Die Dallas Cowboys sind die großen Pechvögel der ersten Saisonhälfte. Sie verloren gleich zwei ihrer Quarterbacks. Zuerst verletzte sich Dak Prescott schwer am Knöchel. Er wird in dieser Saison nicht mehr zum Einsatz kommen. (Achtung: Das folgenden Video ist nichts für schwache Nerven.)
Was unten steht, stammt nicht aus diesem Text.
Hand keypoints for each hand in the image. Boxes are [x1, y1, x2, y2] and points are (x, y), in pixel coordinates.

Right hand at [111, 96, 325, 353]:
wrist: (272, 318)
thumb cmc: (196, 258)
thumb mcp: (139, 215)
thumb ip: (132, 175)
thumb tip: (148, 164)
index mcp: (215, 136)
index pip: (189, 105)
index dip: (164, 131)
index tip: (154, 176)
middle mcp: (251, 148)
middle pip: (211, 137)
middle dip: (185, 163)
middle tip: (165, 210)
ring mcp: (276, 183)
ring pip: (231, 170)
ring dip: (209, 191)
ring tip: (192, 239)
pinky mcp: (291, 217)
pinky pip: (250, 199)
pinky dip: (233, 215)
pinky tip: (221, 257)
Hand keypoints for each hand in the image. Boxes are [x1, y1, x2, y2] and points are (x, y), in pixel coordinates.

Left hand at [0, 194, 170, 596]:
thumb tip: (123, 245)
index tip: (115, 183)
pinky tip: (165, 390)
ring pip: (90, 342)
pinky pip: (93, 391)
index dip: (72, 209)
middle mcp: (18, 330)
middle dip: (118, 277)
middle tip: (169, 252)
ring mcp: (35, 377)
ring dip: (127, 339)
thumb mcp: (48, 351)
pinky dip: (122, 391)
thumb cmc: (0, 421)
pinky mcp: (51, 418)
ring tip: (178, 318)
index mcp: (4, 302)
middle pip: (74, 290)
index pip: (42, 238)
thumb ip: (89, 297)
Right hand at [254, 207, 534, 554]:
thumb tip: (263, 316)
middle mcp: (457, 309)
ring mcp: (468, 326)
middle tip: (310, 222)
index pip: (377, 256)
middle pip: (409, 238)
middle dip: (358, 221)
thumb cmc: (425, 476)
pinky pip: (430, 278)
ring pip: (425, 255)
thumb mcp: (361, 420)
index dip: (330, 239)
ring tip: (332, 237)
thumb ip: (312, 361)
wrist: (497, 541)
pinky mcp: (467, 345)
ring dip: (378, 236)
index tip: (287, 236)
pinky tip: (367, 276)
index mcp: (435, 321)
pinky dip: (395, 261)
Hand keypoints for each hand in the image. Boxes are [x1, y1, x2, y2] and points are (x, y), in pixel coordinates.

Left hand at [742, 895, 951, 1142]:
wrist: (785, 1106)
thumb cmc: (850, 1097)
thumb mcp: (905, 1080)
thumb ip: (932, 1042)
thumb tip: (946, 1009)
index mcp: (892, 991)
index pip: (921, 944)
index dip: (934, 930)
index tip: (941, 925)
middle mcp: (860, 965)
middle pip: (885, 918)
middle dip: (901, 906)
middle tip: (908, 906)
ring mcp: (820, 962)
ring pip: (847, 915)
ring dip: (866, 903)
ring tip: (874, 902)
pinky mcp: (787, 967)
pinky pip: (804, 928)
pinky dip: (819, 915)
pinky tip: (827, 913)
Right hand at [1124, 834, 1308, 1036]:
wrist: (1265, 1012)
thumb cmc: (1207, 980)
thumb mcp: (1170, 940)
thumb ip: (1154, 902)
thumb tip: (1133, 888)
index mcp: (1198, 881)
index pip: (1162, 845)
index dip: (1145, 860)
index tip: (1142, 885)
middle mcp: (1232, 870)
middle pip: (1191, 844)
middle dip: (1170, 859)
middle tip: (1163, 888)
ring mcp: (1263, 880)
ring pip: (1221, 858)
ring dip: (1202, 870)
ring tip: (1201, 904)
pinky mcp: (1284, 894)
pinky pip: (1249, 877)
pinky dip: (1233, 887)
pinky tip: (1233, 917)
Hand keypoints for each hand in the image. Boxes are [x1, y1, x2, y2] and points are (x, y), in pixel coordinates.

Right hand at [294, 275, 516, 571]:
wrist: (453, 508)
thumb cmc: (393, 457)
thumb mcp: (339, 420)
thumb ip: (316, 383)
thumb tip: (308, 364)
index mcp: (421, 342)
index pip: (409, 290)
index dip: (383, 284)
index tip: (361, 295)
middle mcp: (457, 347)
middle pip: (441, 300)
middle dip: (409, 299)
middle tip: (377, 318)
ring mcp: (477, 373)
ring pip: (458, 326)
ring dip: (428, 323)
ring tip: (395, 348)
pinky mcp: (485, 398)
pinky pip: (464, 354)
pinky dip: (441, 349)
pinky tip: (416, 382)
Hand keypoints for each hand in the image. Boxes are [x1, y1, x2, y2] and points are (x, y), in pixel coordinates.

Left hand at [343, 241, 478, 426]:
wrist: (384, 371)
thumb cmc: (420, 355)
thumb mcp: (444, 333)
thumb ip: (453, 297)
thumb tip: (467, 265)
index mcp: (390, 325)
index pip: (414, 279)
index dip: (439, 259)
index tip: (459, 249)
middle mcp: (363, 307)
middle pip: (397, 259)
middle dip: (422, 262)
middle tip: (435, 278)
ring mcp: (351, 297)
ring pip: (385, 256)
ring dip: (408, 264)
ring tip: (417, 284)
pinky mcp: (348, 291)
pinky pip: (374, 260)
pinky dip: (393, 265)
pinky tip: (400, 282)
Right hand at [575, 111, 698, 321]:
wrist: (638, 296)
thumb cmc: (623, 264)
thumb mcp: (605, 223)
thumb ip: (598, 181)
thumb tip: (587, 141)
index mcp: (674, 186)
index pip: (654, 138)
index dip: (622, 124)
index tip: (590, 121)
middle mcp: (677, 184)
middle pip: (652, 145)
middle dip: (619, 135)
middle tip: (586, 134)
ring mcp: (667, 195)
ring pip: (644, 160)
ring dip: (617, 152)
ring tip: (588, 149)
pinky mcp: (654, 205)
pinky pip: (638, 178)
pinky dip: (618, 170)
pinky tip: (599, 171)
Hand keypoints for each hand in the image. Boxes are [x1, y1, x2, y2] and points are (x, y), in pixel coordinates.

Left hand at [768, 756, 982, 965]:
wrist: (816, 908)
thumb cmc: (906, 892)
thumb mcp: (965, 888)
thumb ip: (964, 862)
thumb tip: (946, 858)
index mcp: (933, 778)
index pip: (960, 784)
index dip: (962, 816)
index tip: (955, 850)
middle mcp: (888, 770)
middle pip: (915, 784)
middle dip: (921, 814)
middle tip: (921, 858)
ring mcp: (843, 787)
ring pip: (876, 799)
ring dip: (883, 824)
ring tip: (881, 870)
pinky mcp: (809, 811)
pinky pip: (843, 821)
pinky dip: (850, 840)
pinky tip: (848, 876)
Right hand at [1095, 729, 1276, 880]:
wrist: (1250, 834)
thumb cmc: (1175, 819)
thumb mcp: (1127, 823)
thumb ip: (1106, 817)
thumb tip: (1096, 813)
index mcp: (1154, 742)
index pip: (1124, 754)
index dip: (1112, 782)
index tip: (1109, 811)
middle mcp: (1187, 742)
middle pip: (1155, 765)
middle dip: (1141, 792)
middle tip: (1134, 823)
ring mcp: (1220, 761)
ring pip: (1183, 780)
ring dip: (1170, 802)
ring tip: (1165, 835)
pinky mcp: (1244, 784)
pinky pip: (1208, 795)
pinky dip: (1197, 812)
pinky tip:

Sein Ersatzmann Andy Dalton übernahm. Doch nur zwei Spiele später verletzte auch er sich. Um Kontakt zu vermeiden, ging er zu Boden. Sein Gegner warf sich trotzdem auf ihn und traf ihn mit dem Helm am Kopf. Daltons Helm flog davon, und der Spielmacher musste mit einer Gehirnerschütterung vom Feld. Wann er wieder spielen kann, ist noch offen.

Im Football gibt es viele komplizierte Regeln. Eine der grundlegendsten lautet: Ein Team hat vier Versuche, um zehn Yards zu überbrücken und vier neue Versuche zu bekommen. Eine ziemlich einfache Regel – vorausgesetzt, man kann bis vier zählen. Damit hatte ausgerechnet Altstar Tom Brady Schwierigkeiten. Im Spiel gegen Chicago verzählte er sich und schaute sehr verdutzt drein.

Auch C.J. Gardner-Johnson war sehr verdutzt. Der Spielzug auf der anderen Seite des Feldes war zu Ende, als Javon Wims ihn angriff. Nach dem ersten Schlag gegen den Helm sah sich Gardner-Johnson verwirrt um, er schien nicht zu wissen, was da gerade geschieht. Der zweite Schlag zwang ihn, zu reagieren. Nachdem die Schiedsrichter die folgende Rudelbildung aufgelöst hatten, stellten sie Wims vom Feld. Hintergrund des Angriffs waren leichte Provokationen von Gardner-Johnson.

Für die New York Jets läuft die Saison alles andere als gewünscht. Nach acht Spielen warten sie immer noch auf den ersten Sieg. Einen Erfolg verzeichnen konnte aber Marcus Maye. Im Spiel gegen die Dolphins konnte er einen Ball des gegnerischen Quarterbacks fangen. Dies aber nicht mit zwei Händen, sondern mit einer Hand und der Hilfe seines Allerwertesten.